__Stored items__:
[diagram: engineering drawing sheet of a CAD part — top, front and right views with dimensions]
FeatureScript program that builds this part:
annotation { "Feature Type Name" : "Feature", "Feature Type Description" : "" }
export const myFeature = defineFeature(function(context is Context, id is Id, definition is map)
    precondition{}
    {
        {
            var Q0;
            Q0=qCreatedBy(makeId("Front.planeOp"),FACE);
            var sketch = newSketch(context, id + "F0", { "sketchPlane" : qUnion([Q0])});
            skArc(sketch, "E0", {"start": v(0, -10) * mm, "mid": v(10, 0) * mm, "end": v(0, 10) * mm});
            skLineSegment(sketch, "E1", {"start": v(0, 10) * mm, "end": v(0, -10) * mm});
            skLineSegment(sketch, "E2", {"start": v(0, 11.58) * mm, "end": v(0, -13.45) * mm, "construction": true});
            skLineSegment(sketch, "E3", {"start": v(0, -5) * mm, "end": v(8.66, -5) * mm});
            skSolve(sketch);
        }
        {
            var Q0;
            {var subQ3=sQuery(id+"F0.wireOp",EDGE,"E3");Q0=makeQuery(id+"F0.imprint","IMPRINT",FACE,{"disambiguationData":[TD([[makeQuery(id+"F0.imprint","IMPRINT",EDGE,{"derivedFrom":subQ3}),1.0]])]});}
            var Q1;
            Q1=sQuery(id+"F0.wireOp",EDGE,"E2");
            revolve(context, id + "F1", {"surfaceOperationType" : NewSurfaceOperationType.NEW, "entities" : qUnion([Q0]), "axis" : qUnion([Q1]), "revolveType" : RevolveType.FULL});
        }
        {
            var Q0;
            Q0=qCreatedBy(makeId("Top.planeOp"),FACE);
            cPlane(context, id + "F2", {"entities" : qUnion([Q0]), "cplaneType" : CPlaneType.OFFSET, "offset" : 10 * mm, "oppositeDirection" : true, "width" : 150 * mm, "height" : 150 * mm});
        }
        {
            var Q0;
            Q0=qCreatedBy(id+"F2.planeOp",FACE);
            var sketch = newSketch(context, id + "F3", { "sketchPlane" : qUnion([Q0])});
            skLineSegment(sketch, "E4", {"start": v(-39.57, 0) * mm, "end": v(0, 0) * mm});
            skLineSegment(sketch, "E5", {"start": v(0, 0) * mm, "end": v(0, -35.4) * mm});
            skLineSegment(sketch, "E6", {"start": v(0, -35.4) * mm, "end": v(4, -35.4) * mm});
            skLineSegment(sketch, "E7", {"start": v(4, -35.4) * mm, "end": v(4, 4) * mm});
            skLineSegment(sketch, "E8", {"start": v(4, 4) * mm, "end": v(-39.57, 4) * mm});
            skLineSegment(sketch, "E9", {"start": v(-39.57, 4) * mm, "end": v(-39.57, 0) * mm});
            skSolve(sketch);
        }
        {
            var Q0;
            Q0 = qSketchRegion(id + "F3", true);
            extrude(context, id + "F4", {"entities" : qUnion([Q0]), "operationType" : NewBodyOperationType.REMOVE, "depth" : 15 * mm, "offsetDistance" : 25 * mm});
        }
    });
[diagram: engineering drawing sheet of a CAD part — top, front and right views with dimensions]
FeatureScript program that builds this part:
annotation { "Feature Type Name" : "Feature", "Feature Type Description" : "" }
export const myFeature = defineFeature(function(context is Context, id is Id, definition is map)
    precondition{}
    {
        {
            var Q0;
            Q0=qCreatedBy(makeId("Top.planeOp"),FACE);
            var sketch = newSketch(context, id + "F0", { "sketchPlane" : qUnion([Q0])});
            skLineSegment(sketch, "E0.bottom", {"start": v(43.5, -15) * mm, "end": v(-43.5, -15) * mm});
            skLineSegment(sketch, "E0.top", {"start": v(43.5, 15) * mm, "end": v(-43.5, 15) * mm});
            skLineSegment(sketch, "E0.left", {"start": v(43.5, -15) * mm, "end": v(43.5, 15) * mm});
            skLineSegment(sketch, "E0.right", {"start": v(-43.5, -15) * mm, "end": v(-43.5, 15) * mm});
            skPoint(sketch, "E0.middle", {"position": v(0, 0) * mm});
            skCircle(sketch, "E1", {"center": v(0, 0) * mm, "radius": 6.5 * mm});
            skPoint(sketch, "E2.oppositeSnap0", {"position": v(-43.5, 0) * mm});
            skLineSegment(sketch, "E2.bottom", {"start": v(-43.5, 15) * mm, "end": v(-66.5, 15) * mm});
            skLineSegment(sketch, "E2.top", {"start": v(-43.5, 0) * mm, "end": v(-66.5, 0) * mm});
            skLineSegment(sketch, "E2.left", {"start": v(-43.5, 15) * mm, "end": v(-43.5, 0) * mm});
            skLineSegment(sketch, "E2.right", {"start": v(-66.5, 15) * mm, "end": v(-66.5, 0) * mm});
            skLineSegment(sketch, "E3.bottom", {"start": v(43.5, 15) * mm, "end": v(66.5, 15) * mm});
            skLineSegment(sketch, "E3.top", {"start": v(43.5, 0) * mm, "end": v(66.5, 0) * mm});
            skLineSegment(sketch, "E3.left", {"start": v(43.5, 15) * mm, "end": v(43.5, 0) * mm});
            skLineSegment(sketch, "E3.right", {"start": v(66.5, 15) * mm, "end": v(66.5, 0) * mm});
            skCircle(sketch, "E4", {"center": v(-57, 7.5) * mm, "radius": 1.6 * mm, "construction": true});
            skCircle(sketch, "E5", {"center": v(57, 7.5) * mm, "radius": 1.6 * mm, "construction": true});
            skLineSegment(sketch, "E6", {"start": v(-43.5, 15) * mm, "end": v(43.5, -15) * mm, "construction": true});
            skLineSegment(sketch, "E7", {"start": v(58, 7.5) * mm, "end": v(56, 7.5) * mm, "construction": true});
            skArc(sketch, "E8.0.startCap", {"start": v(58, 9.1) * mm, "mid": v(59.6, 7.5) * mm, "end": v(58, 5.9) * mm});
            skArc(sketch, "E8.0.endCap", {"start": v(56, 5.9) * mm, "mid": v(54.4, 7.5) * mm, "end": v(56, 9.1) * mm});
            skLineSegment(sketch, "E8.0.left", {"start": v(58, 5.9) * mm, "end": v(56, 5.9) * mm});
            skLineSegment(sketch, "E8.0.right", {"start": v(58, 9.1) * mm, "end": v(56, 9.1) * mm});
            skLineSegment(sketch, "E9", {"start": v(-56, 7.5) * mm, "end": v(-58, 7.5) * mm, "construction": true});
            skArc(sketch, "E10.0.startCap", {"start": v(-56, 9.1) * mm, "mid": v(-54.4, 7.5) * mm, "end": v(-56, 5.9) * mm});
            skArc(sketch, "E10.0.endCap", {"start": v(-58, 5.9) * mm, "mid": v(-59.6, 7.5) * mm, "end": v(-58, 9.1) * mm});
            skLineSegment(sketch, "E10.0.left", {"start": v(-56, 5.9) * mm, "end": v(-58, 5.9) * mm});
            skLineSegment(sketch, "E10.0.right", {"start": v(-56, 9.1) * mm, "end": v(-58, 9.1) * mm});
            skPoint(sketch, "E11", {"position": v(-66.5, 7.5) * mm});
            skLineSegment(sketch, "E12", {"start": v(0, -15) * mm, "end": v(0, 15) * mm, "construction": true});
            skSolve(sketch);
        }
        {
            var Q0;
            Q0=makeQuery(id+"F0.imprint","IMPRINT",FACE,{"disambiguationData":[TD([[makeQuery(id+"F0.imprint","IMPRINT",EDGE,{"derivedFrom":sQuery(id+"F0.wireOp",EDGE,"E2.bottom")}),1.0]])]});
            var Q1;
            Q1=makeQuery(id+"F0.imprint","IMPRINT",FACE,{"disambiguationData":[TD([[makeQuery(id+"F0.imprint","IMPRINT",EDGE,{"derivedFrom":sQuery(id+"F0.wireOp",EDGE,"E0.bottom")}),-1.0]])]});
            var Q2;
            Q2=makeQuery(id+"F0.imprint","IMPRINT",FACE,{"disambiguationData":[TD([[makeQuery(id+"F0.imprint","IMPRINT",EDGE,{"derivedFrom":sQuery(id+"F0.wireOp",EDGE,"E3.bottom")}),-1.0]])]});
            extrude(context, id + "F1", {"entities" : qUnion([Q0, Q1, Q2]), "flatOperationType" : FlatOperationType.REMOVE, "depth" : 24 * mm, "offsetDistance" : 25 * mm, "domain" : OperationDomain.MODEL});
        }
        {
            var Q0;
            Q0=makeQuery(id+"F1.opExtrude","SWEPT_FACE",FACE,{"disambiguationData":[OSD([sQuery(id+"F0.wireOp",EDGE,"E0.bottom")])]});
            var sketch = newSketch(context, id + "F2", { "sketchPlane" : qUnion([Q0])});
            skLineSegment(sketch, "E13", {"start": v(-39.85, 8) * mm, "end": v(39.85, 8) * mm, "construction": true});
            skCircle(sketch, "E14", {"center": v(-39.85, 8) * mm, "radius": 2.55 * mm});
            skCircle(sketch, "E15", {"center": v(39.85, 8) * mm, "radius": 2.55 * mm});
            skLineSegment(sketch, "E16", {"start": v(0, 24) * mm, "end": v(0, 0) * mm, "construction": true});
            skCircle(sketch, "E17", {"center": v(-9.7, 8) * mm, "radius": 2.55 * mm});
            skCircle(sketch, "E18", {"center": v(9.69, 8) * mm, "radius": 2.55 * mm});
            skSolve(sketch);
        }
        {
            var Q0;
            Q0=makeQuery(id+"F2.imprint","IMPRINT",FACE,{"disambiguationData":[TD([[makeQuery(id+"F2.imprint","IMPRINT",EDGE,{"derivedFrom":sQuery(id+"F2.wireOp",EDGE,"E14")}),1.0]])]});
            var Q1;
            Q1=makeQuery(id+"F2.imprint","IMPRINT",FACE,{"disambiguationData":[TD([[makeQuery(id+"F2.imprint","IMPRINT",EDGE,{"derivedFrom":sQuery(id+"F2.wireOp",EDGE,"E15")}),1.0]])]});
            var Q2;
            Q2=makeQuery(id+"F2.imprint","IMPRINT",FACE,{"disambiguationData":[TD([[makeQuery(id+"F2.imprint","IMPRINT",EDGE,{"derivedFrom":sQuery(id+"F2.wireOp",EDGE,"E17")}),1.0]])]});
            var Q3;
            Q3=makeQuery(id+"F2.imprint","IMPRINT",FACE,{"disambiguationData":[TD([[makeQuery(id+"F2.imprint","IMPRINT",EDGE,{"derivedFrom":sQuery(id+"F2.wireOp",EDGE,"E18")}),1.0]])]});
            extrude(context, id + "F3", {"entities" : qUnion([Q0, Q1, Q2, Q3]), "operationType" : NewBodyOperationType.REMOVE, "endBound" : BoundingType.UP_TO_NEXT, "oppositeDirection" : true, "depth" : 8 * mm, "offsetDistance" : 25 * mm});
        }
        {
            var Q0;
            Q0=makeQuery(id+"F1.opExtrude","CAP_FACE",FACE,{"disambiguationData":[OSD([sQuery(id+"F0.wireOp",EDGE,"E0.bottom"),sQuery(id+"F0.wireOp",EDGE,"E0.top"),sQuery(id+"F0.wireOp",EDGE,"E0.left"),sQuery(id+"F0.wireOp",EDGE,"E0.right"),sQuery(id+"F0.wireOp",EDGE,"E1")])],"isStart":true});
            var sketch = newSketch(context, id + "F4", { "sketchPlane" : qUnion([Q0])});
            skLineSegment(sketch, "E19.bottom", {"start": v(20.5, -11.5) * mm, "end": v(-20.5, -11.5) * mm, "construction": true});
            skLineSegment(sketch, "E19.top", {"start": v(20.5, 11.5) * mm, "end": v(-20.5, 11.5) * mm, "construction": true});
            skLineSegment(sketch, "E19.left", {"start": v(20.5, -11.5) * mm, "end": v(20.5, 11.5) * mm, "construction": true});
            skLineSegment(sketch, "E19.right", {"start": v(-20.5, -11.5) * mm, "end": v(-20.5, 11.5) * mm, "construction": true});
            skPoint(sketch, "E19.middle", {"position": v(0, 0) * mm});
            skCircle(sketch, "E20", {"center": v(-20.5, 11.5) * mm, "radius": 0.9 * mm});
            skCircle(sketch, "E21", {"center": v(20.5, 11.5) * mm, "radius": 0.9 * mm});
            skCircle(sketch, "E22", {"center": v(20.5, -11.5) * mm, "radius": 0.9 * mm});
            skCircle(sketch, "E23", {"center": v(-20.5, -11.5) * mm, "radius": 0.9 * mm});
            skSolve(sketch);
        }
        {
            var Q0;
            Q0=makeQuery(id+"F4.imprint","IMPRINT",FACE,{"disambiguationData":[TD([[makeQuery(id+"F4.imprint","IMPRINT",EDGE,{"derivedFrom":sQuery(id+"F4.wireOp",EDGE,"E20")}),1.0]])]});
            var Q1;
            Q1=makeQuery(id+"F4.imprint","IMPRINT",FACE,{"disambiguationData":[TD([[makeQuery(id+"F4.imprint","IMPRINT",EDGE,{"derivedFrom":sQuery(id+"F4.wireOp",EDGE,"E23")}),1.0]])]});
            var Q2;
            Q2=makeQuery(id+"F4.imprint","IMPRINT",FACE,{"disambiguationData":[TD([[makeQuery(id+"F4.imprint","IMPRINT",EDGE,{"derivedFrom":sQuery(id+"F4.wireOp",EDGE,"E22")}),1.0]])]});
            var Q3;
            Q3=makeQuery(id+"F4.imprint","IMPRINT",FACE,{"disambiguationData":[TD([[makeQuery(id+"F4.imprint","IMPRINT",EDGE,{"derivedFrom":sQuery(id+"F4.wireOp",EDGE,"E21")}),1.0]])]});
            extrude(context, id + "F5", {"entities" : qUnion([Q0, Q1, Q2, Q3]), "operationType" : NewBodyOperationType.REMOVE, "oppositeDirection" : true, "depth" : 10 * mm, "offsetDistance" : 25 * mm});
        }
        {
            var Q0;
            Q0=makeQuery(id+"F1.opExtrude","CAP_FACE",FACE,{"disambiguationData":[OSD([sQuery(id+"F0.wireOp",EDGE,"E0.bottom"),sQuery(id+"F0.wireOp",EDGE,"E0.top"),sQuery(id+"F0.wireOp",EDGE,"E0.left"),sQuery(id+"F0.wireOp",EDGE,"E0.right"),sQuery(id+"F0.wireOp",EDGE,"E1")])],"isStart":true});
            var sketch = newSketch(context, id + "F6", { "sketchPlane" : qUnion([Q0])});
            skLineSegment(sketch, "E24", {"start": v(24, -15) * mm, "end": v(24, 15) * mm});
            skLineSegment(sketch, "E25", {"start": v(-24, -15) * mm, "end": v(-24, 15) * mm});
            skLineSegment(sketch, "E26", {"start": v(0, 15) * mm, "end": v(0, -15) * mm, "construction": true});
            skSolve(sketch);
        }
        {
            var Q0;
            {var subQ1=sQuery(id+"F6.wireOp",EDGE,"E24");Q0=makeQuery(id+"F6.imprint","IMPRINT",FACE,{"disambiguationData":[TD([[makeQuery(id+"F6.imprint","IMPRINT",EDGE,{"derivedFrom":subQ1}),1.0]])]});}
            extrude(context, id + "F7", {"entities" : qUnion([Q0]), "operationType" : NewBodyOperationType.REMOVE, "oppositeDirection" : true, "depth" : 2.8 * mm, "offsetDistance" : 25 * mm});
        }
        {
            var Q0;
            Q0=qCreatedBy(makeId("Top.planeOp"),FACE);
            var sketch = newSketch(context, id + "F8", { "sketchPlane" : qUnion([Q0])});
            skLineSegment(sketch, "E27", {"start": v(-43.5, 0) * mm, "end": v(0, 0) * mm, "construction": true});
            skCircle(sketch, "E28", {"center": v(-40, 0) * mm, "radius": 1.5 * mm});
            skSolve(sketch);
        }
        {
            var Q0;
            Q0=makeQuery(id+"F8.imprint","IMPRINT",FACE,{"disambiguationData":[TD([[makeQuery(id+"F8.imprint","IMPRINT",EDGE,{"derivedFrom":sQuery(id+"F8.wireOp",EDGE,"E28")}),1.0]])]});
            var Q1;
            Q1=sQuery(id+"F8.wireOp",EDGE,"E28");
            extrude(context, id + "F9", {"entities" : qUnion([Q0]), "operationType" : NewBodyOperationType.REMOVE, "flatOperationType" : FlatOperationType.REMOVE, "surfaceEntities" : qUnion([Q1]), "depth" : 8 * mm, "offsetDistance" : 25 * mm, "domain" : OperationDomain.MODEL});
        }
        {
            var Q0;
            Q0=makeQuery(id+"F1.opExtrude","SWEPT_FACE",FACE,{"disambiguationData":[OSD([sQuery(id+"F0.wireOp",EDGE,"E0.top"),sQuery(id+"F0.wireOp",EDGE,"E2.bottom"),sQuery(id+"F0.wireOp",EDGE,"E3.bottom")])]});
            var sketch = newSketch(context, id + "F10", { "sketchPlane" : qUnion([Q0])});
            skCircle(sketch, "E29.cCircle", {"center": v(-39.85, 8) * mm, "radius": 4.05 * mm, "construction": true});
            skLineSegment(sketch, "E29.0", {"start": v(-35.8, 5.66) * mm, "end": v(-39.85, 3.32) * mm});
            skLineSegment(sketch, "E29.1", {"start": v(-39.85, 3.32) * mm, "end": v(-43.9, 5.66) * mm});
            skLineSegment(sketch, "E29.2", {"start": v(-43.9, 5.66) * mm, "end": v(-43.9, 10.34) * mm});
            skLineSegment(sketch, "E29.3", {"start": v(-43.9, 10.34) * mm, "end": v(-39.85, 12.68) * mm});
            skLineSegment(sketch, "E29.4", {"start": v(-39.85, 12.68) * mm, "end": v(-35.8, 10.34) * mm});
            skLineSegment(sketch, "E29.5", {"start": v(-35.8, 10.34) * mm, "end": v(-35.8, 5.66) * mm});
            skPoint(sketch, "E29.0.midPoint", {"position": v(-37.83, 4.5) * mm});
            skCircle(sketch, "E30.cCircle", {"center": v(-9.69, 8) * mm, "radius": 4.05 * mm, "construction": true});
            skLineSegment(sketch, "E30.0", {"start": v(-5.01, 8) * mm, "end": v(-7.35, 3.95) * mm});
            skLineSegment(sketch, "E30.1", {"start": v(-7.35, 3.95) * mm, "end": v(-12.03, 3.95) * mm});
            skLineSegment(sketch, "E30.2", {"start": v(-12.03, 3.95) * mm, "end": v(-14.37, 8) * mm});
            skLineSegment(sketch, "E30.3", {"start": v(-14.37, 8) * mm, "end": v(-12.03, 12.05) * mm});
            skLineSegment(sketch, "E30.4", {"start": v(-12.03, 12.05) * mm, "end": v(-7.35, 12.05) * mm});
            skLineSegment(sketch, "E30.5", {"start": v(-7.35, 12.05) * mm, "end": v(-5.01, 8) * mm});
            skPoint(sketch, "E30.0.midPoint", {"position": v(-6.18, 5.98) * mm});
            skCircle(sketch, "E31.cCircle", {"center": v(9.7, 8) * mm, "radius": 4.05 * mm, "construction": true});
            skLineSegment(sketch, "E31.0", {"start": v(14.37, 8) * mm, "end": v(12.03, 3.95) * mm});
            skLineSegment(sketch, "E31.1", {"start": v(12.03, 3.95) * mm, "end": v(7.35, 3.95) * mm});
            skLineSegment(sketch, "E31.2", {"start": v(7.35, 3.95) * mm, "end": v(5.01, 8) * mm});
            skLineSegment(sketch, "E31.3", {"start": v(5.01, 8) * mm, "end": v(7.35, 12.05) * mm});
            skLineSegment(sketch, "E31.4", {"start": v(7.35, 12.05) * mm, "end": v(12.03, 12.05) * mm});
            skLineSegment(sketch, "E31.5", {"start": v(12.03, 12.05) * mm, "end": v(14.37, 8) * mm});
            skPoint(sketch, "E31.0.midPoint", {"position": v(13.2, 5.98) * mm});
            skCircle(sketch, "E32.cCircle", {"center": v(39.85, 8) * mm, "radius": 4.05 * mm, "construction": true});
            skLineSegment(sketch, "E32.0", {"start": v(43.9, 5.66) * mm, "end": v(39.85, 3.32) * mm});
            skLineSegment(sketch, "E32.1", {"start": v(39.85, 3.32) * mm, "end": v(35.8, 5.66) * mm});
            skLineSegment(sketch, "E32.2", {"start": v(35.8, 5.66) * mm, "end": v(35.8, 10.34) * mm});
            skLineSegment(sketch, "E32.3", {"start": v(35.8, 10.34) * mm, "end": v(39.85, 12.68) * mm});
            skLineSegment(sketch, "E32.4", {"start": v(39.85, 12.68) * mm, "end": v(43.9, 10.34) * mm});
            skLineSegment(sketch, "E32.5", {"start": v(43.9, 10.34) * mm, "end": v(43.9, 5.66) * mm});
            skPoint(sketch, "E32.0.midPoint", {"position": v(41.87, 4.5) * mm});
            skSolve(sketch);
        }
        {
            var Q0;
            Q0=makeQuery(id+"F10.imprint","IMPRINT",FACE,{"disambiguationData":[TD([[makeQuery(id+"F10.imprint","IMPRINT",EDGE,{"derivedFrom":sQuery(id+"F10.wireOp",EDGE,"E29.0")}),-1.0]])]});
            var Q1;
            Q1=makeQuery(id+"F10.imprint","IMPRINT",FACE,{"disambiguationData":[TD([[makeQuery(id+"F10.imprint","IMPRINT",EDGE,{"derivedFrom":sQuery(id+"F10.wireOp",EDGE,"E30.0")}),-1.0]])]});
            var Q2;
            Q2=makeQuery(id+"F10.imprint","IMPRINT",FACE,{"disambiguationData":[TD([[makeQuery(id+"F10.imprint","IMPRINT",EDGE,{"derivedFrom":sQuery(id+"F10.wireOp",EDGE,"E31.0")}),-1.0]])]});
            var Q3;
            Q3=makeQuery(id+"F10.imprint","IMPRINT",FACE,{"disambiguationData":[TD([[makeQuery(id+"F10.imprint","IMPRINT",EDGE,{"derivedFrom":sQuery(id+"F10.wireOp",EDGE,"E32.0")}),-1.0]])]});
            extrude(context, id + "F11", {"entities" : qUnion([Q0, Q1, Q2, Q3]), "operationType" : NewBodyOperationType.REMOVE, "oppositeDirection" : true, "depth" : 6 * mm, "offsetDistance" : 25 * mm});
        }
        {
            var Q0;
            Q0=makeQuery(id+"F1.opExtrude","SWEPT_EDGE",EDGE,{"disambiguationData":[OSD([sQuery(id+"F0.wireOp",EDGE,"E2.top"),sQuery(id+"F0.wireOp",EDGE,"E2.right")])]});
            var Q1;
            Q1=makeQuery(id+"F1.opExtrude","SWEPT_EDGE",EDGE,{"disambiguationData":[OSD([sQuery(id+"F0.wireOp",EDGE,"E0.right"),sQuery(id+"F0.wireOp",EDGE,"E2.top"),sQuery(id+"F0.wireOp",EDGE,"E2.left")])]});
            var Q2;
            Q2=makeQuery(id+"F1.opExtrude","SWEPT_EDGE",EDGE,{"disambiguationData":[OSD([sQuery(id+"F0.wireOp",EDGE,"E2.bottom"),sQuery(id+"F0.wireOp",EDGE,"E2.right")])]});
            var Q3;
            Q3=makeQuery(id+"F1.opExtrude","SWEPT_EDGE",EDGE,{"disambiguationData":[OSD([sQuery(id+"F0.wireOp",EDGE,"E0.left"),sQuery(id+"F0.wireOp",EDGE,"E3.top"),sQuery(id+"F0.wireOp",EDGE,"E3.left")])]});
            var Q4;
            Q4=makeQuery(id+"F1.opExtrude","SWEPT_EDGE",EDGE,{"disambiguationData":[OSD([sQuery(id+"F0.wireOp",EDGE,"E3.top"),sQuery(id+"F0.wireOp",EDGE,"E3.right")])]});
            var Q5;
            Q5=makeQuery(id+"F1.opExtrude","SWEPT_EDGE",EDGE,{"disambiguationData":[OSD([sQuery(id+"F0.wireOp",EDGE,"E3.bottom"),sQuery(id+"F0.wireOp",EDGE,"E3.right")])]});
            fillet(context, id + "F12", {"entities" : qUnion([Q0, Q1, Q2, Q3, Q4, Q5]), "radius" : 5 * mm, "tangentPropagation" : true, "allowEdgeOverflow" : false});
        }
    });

__Written problem__: Return each line of the data that contains the string "skPoint". The match is case-sensitive.

__Exercise answer__:
            skPoint(sketch, "E0.middle", {"position": v(0, 0) * mm});
            skPoint(sketch, "E2.oppositeSnap0", {"position": v(-43.5, 0) * mm});
            skPoint(sketch, "E11", {"position": v(-66.5, 7.5) * mm});
            skPoint(sketch, "E19.middle", {"position": v(0, 0) * mm});
            skPoint(sketch, "E29.0.midPoint", {"position": v(-37.83, 4.5) * mm});
            skPoint(sketch, "E30.0.midPoint", {"position": v(-6.18, 5.98) * mm});
            skPoint(sketch, "E31.0.midPoint", {"position": v(13.2, 5.98) * mm});
            skPoint(sketch, "E32.0.midPoint", {"position": v(41.87, 4.5) * mm});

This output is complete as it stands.